The execution of a task can have a different cognitive cost depending on its level of complexity, familiarity and it’s concurrence with other tasks… one of the objectives of the video game universe is to allow the player to develop an abstract level of expertise based on his growing skills. Without this key gameplay concept, the player will become fatigued and lose motivation. This could potentially lead to the player abandoning the video game in question.
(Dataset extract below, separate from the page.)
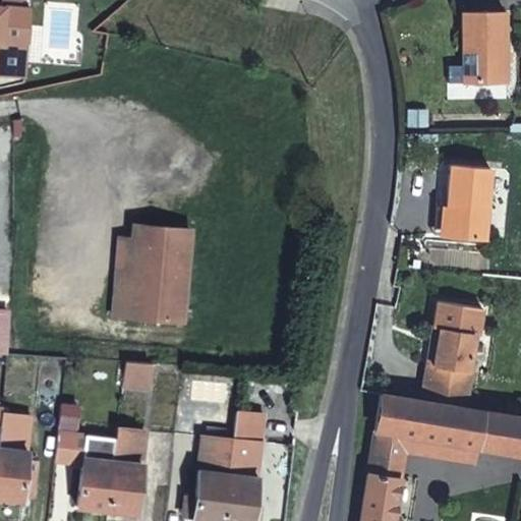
[(0,18),(21,19),(22,5),(0,4),(0,18)]
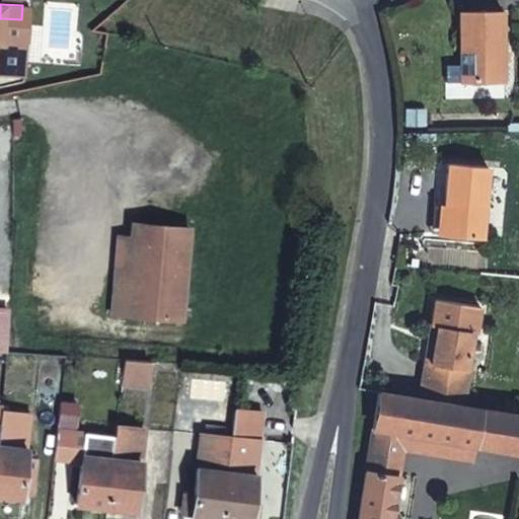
[(507,14),(464,16),(465,85),(508,84),(507,14)]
An essential point evoked by Jonathan Morin is the importance of rendering the least predictable game environment possible to maintain the player at a behavioural level based on rules and knowledge. Rasmussen’s model perfectly illustrates decision making and the development of automation. (Fig. 1)

Skill Based

Schemes, action patterns which need a minimum of resources.

Rule Based

Mental procedures where an extra level of analysis is necessary. On top of his perception, the human must recognize a situation and select an appropriate rule before initializing an action.

Knowledge based

Declarative knowledge. Action plans are elaborated on the basis of memorized knowledge and analytic processes

Fig. 1 – Rasmussen’s model (1986)

To explain this reasoning, Jonathan Morin presented us with 2 simple, recognizable games: Mario Brothers and Pac-Man.
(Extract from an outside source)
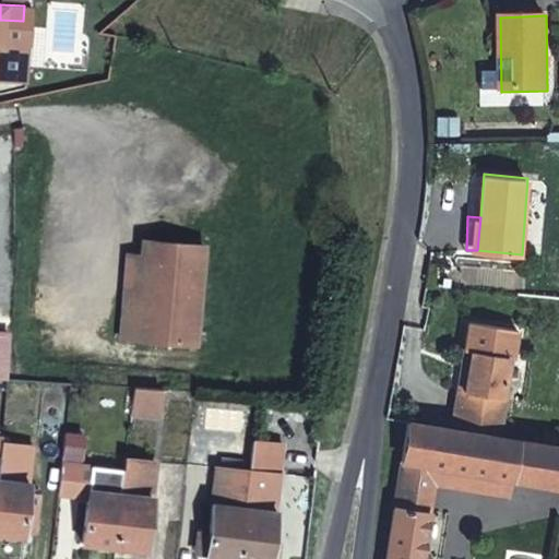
[(141,340),(197,344),(203,241),(146,238),(145,256),(141,340)]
He started by mentioning that a game like Mario Bros. tends to establish patterns that players learn to automate while relinquishing conscious control.

On the other side, he showed us the value of a game like Pac Man, where randomly moving ghosts force the player to develop strategies. Here, the player bases his gameplay on rules.

Eventually, the human adapts to the gameplay environment and learns how to react to events. This is where proper feedback could have the environment react in turn by learning the player’s behaviour pattern. Imagine a fighting game where the computer could modify its behaviour depending on your gameplay style. This would force you to introduce new strategies to accomplish your goal while continually mobilizing your cognitive resources, immersing you in the game and separating you from reality. Although this goal is not new, I don’t believe it has been achieved yet.

From our point of view, it’s interesting to think about how ergonomics seeks instead to create very predictable interfaces so that users can work effectively and efficiently.

Being able to meet and listen to the professionals is always a rewarding experience and we appreciate the SAT organizing these events regularly. By the way, a video of this conference should be on their site this week.